Job item: Check every line below for the string "моркови". Copy the ones that have it.

Information shown:
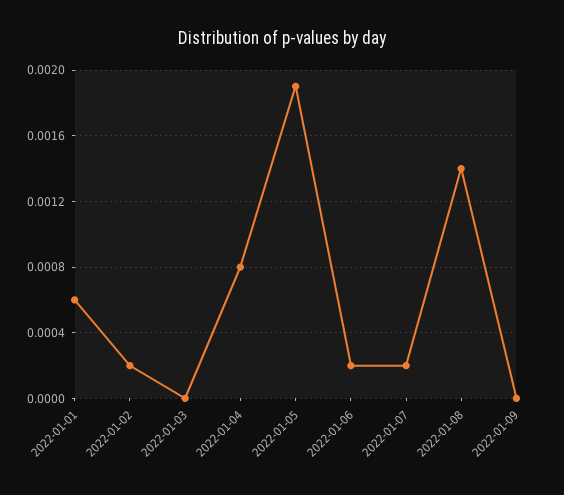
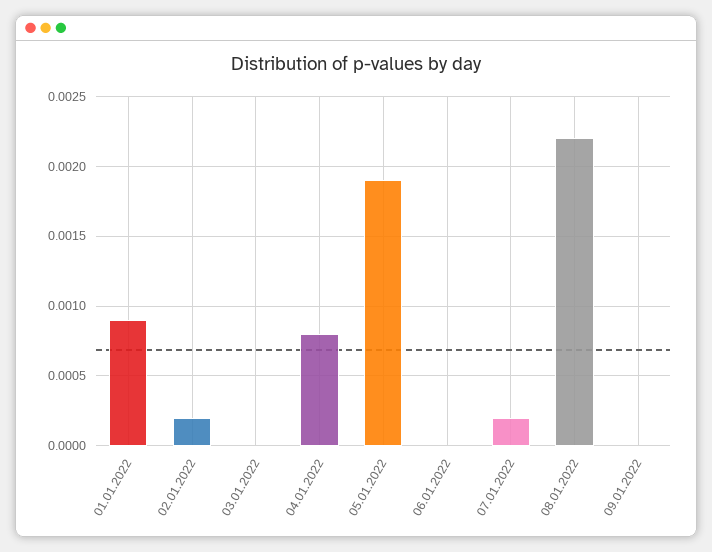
  {
-   "2022-01-01": 0.0006,
+   "2022-01-01": 0.0009,
    "2022-01-02": 0.0002,
    "2022-01-03": 0,
    "2022-01-04": 0.0008,
    "2022-01-05": 0.0019,
-   "2022-01-06": 0.0002,
+   "2022-01-06": 0,
    "2022-01-07": 0.0002,
-   "2022-01-08": 0.0014,
+   "2022-01-08": 0.0022,
    "2022-01-09": 0
  }

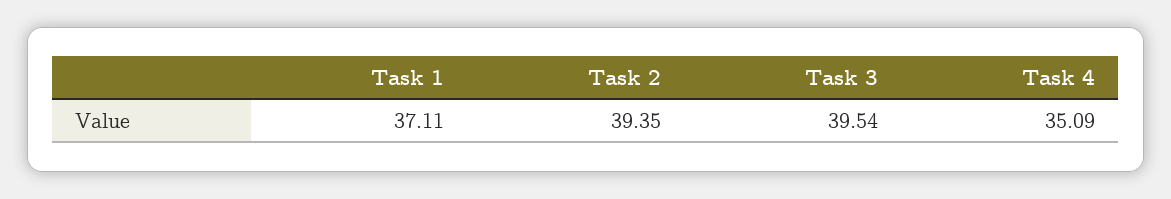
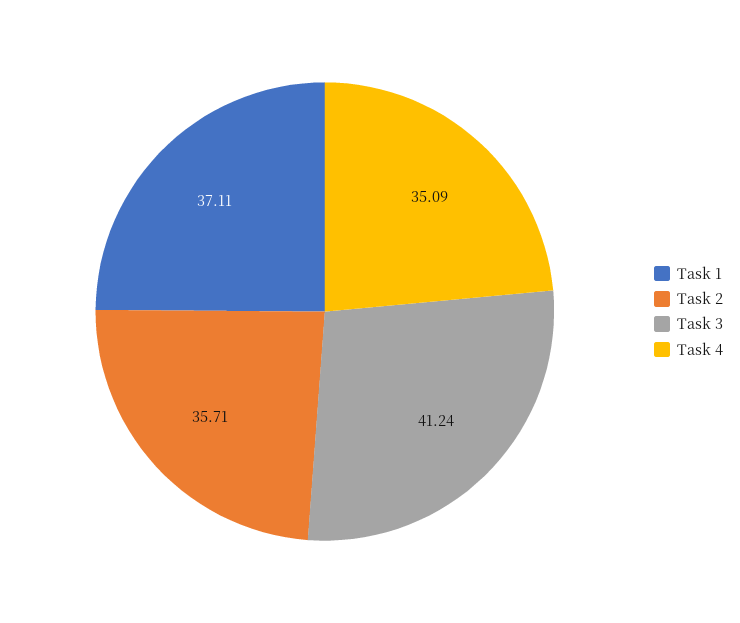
  {
    "Task 1": 37.11,
-   "Task 2": 39.35,
+   "Task 2": 35.71,
-   "Task 3": 39.54,
+   "Task 3": 41.24,
    "Task 4": 35.09
  }

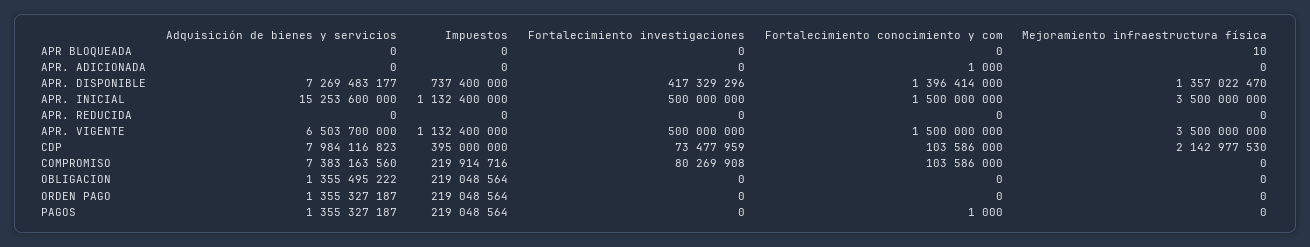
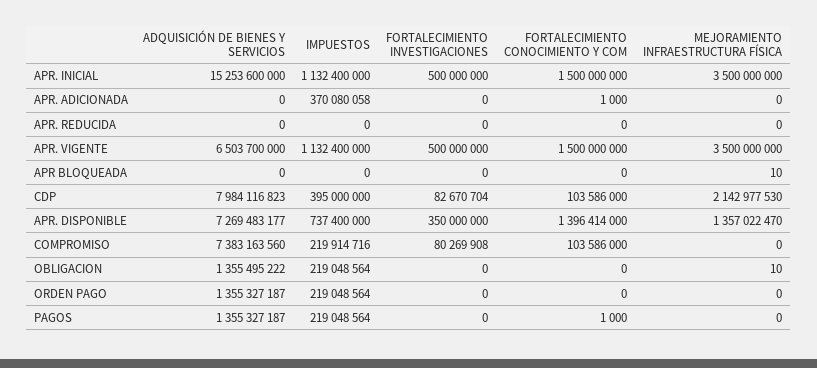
  {
    "Adquisición de bienes y servicios": {
      "APR BLOQUEADA": 0,
      "APR. ADICIONADA": 0,
      "APR. DISPONIBLE": 7269483177,
      "APR. INICIAL": 15253600000,
      "APR. REDUCIDA": 0,
      "APR. VIGENTE": 6503700000,
      "CDP": 7984116823,
      "COMPROMISO": 7383163560,
      "OBLIGACION": 1355495222,
      "ORDEN PAGO": 1355327187,
      "PAGOS": 1355327187
    },
    "Impuestos": {
      "APR BLOQUEADA": 0,
-     "APR. ADICIONADA": 0,
+     "APR. ADICIONADA": 370080058,
      "APR. DISPONIBLE": 737400000,
      "APR. INICIAL": 1132400000,
      "APR. REDUCIDA": 0,
      "APR. VIGENTE": 1132400000,
      "CDP": 395000000,
      "COMPROMISO": 219914716,
      "OBLIGACION": 219048564,
      "ORDEN PAGO": 219048564,
      "PAGOS": 219048564
    },
    "Fortalecimiento investigaciones": {
      "APR BLOQUEADA": 0,
      "APR. ADICIONADA": 0,
-     "APR. DISPONIBLE": 417329296,
+     "APR. DISPONIBLE": 350000000,
      "APR. INICIAL": 500000000,
      "APR. REDUCIDA": 0,
      "APR. VIGENTE": 500000000,
-     "CDP": 73477959,
+     "CDP": 82670704,
      "COMPROMISO": 80269908,
      "OBLIGACION": 0,
      "ORDEN PAGO": 0,
      "PAGOS": 0
    },
    "Fortalecimiento conocimiento y com": {
      "APR BLOQUEADA": 0,
      "APR. ADICIONADA": 1000,
      "APR. DISPONIBLE": 1396414000,
      "APR. INICIAL": 1500000000,
      "APR. REDUCIDA": 0,
      "APR. VIGENTE": 1500000000,
      "CDP": 103586000,
      "COMPROMISO": 103586000,
      "OBLIGACION": 0,
      "ORDEN PAGO": 0,
      "PAGOS": 1000
    },
    "Mejoramiento infraestructura física": {
      "APR BLOQUEADA": 10,
      "APR. ADICIONADA": 0,
      "APR. DISPONIBLE": 1357022470,
      "APR. INICIAL": 3500000000,
      "APR. REDUCIDA": 0,
      "APR. VIGENTE": 3500000000,
      "CDP": 2142977530,
      "COMPROMISO": 0,
-     "OBLIGACION": 0,
+     "OBLIGACION": 10,
      "ORDEN PAGO": 0,
      "PAGOS": 0
    }
  }

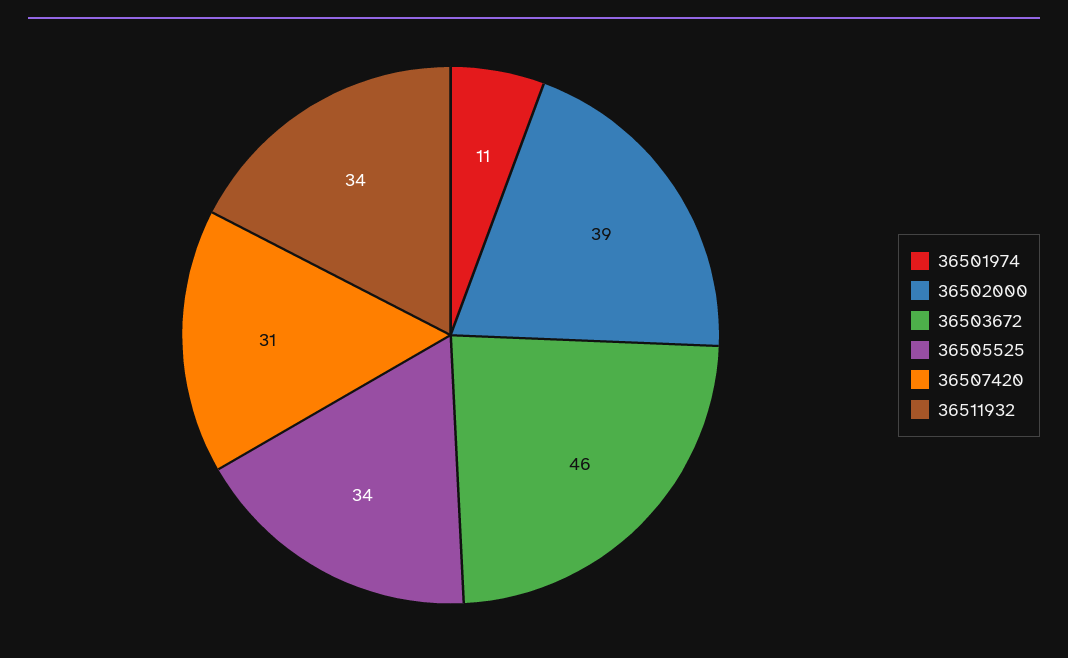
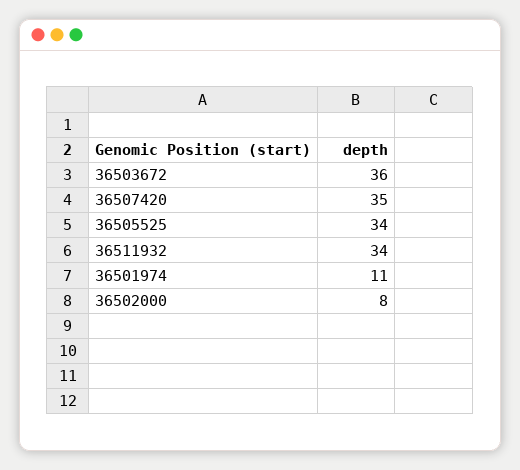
  {
    "36501974": 11,
-   "36502000": 39,
+   "36502000": 8,
-   "36503672": 46,
+   "36503672": 36,
    "36505525": 34,
-   "36507420": 31,
+   "36507420": 35,
    "36511932": 34
  }

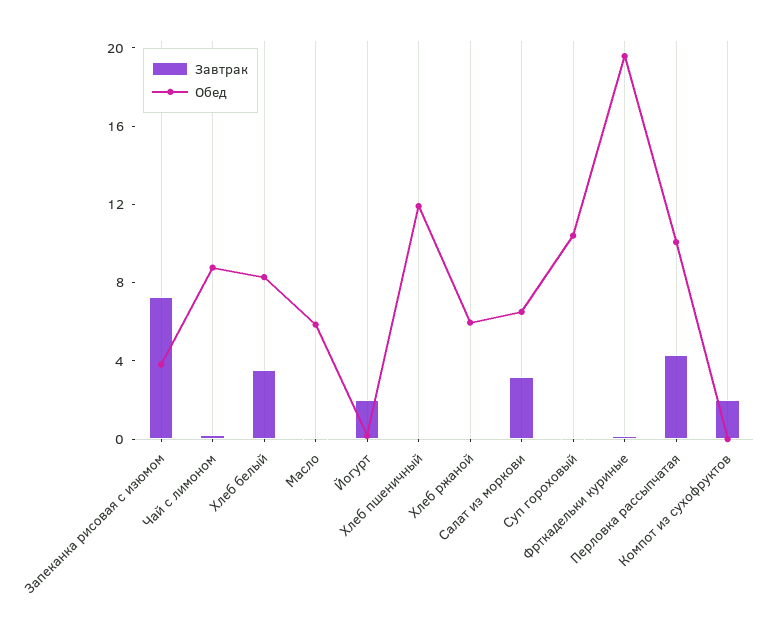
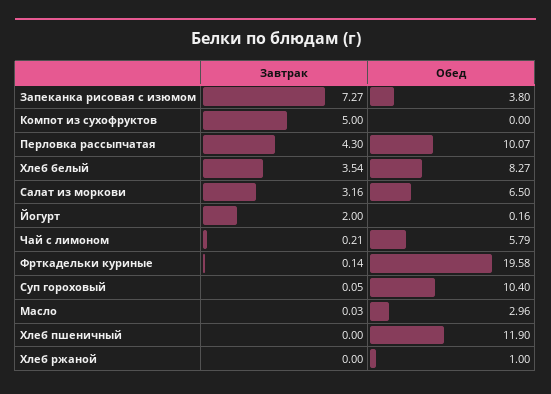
  {
    "Завтрак": {
      "Запеканка рисовая с изюмом": 7.27,
      "Чай с лимоном": 0.21,
      "Хлеб белый": 3.54,
      "Масло": 0.03,
      "Йогурт": 2,
      "Хлеб пшеничный": 0,
      "Хлеб ржаной": 0,
      "Салат из моркови": 3.16,
      "Суп гороховый": 0.05,
      "Фрткадельки куриные": 0.14,
      "Перловка рассыпчатая": 4.3,
-     "Компот из сухофруктов": 2
+     "Компот из сухофруктов": 5
    },
    "Обед": {
      "Запеканка рисовая с изюмом": 3.8,
-     "Чай с лимоном": 9,
+     "Чай с лимоном": 5.79,
      "Хлеб белый": 8.27,
-     "Масло": 6,
+     "Масло": 2.96,
      "Йогурт": 0.16,
      "Хлеб пшеничный": 11.9,
-     "Хлеб ржаной": 6,
+     "Хлеб ржаной": 1,
      "Салат из моркови": 6.5,
      "Суп гороховый": 10.4,
      "Фрткадельки куриные": 19.58,
      "Перловка рассыпчатая": 10.07,
      "Компот из сухофруктов": 0
    }
  }

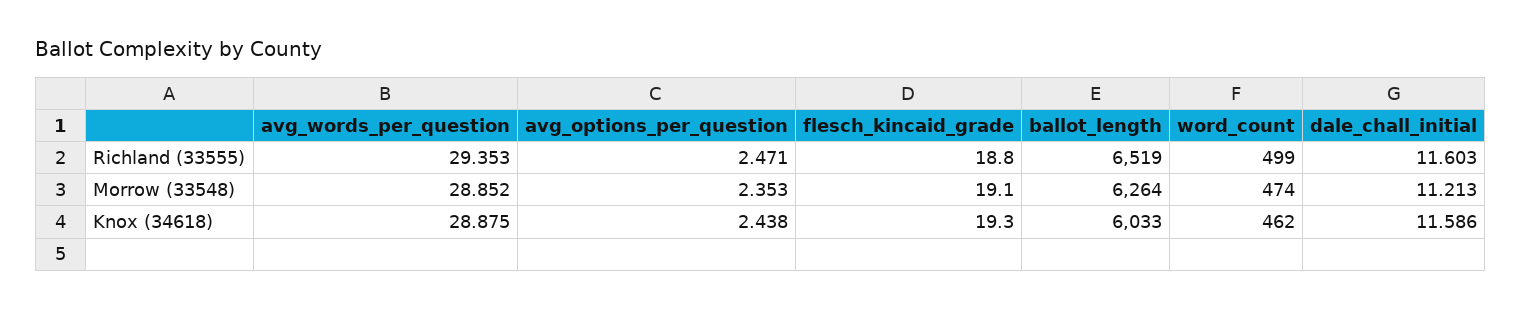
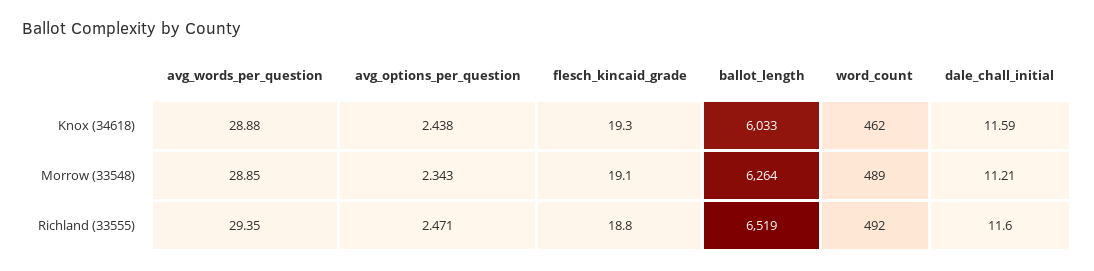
  {
    "avg_words_per_question": {
      "Richland (33555)": 29.353,
      "Morrow (33548)": 28.852,
      "Knox (34618)": 28.875
    },
    "avg_options_per_question": {
      "Richland (33555)": 2.471,
-     "Morrow (33548)": 2.353,
+     "Morrow (33548)": 2.343,
      "Knox (34618)": 2.438
    },
    "flesch_kincaid_grade": {
      "Richland (33555)": 18.8,
      "Morrow (33548)": 19.1,
      "Knox (34618)": 19.3
    },
    "ballot_length": {
      "Richland (33555)": 6519,
      "Morrow (33548)": 6264,
      "Knox (34618)": 6033
    },
    "word_count": {
-     "Richland (33555)": 499,
+     "Richland (33555)": 492,
-     "Morrow (33548)": 474,
+     "Morrow (33548)": 489,
      "Knox (34618)": 462
    },
    "dale_chall_initial": {
      "Richland (33555)": 11.603,
      "Morrow (33548)": 11.213,
      "Knox (34618)": 11.586
    }
  }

Solution below:
      "Салат из моркови": 3.16,
      "Салат из моркови": 6.5,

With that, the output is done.